The Hong Kong education policies are one of the factors. The education system in
Hong Kong is examination-oriented. Most of the
Hongkongers, especially employers, will only focus on students’ academic
results. Many of them think that sport is not important at all. Also, some
parents will force their children to focus on academic results even if their
children have talents in sports. Our education system
ignores the talents of sports players and is unfavourable to sporting development.
Second, Hong Kong does not have enough resources or facilities to develop or nurture professional athletes.
Hong Kong only has one organization
– Hong Kong Sports Institute – to nurture athletes.
Although HKSI provides many elite sports projects like badminton, gymnastics
and swimming, they are not enough to provide a
good environment for athletes to have comprehensive training. Hong
Kong also lacks internationally
recognized venues for training. We all know that it is not possible for HKSI to
provide all venues and facilities for each type of sports. So, how can we
nurture professional athletes successfully in
an inadequate environment?
Moreover, the sports atmosphere in Hong Kong is too weak. Hongkongers focus more on work and business. Not many people are willing to spend time to do sports or have sports training.
Hong Kong emphasizes economic
development but not sports development. Thus, the sports atmosphere in Hong Kong is not strong enough. Furthermore, the sports development in Hong Kong lacks
government support. To obtain qualification to represent Hong
Kong in international events, potential
athletes have to rely on their own resources and
training. This will increase the difficulty for athletes to build up their professionalism in sports.

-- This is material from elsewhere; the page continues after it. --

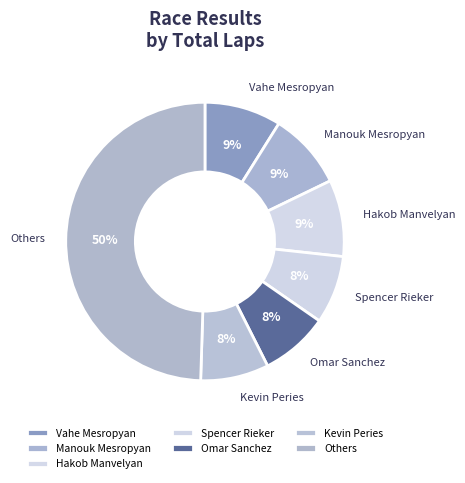

To the nearest percent, what portion does Omar Sanchez represent?

8%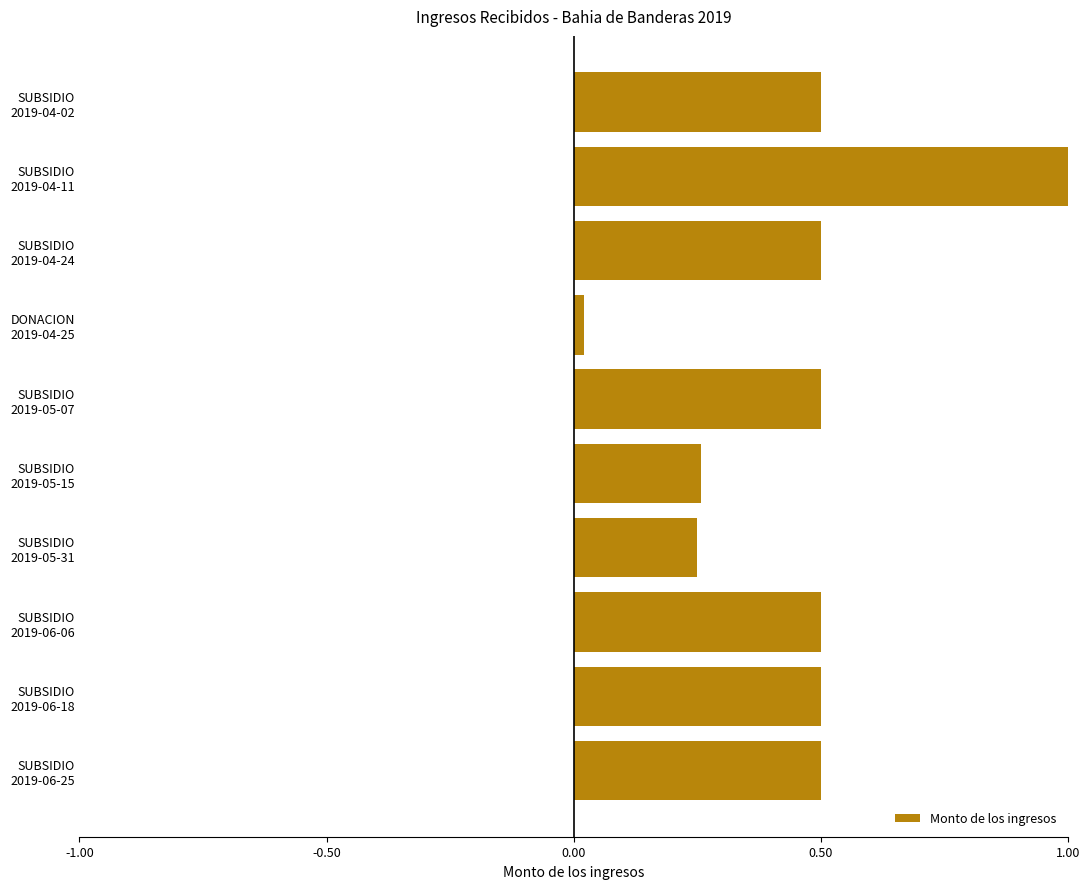

What is the greatest value displayed?

1.0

Critics may argue that there are good and professional athletes, such as Wong Kam Po and Lee Wai Sze, in Hong Kong, and this proves that Hong Kong is a good place to nurture professional athletes. However, the Hong Kong cycling team is training in Guang Zhou and Shenzhen most of the time due to the venue problem –
Hong Kong does not have a
formal venue for cycling. And this shows that Hong Kong
does not have enough resources, facilities or government support to nurture athletes. Therefore, I believe that Hong
Kong is not a good place to nurture professional athletes.
To sum up, I strongly believe that Hong Kong is not a good place to nurture professional athletes. Unless the government and the authorities formulate a set of comprehensive and long-term sports development policies to build a perfect platform for our talented players and athletes, it will still be difficult for our players to become professional athletes.